» JOB ITEM
Take the data below and extract the lines from the one with "Page size: 1754x1241." to the one with "List each element's", inclusive, exactly as written.

» INPUT MATERIAL
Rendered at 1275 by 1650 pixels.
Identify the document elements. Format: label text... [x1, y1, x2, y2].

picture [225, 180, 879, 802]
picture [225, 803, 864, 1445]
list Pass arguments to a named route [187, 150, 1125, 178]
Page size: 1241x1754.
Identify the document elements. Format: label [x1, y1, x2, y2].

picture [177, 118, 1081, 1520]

* * *

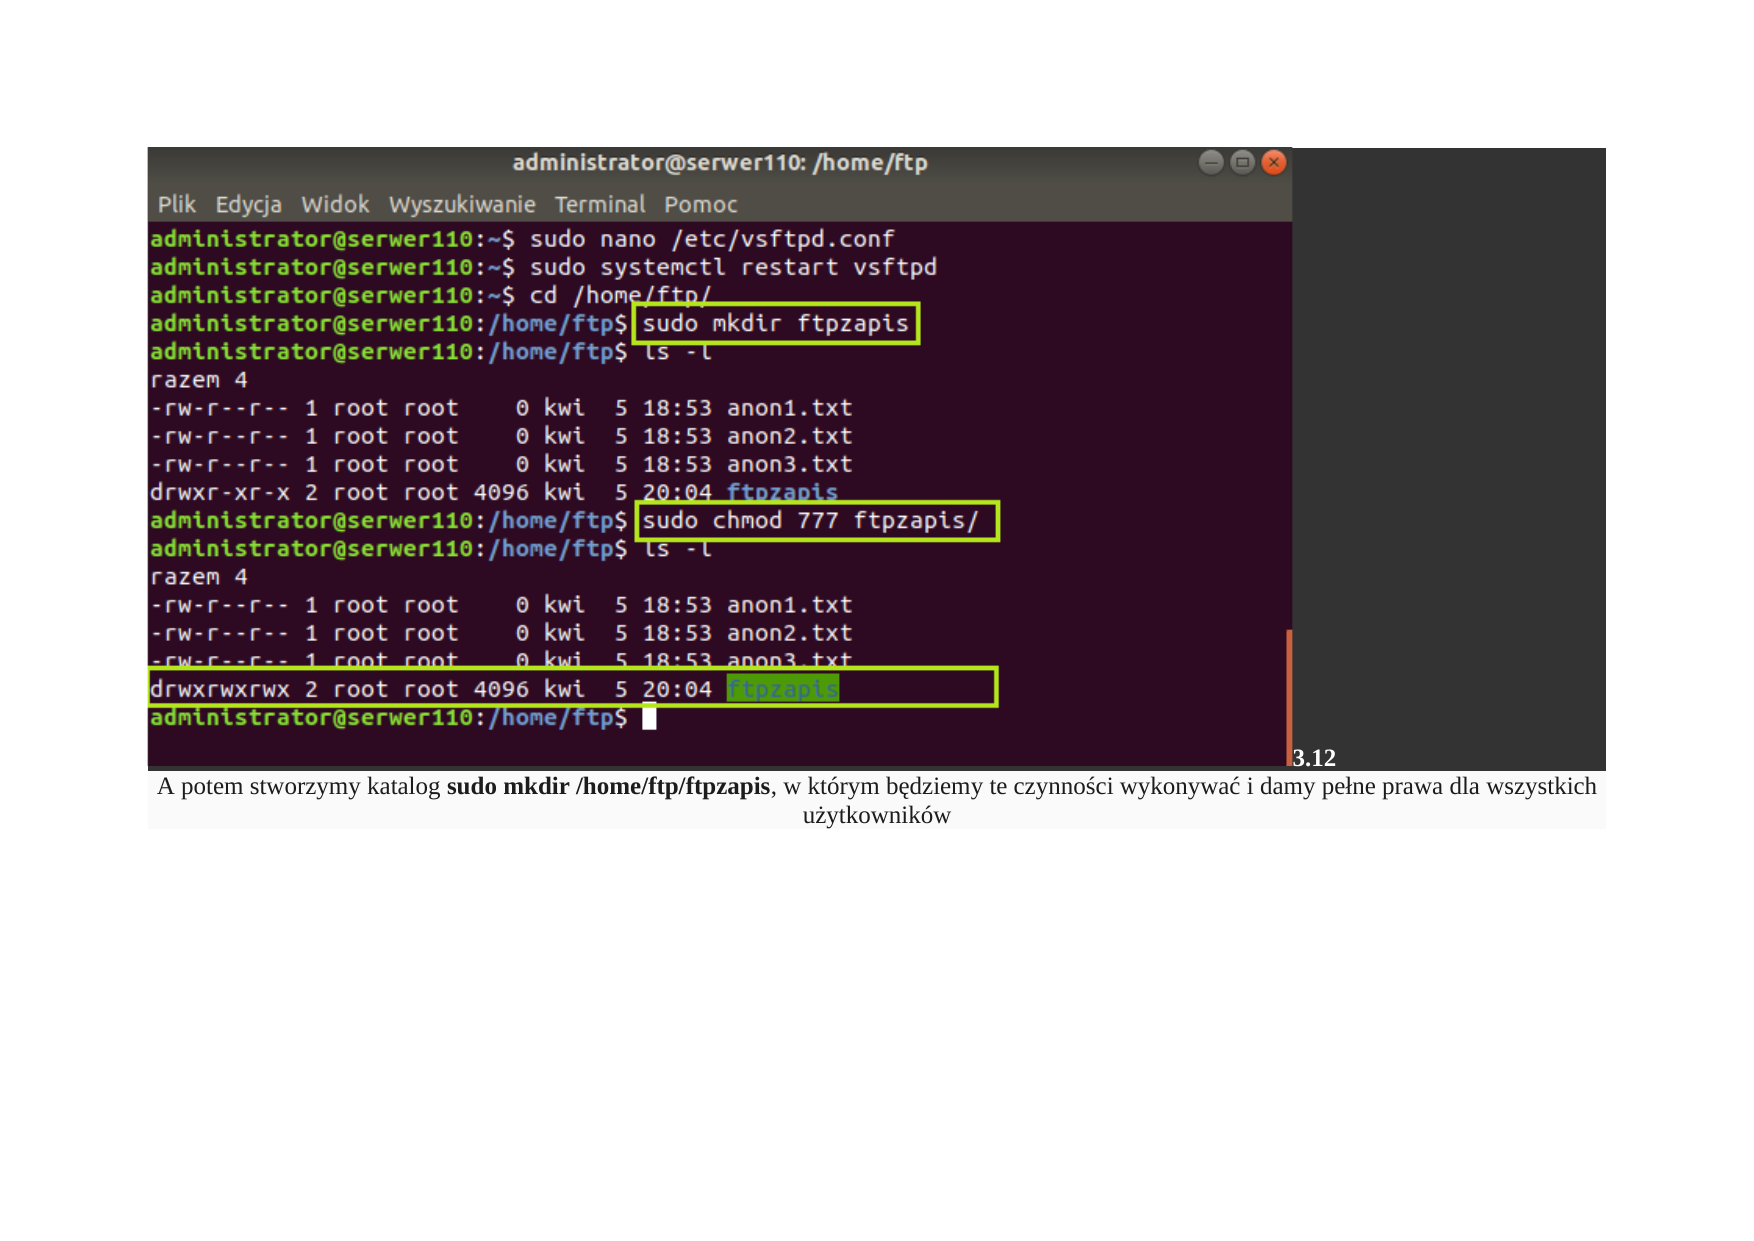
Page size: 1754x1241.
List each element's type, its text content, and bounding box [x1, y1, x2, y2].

» FINISHED TASK
Page size: 1754x1241.
List each element's type, its text content, and bounding box [x1, y1, x2, y2].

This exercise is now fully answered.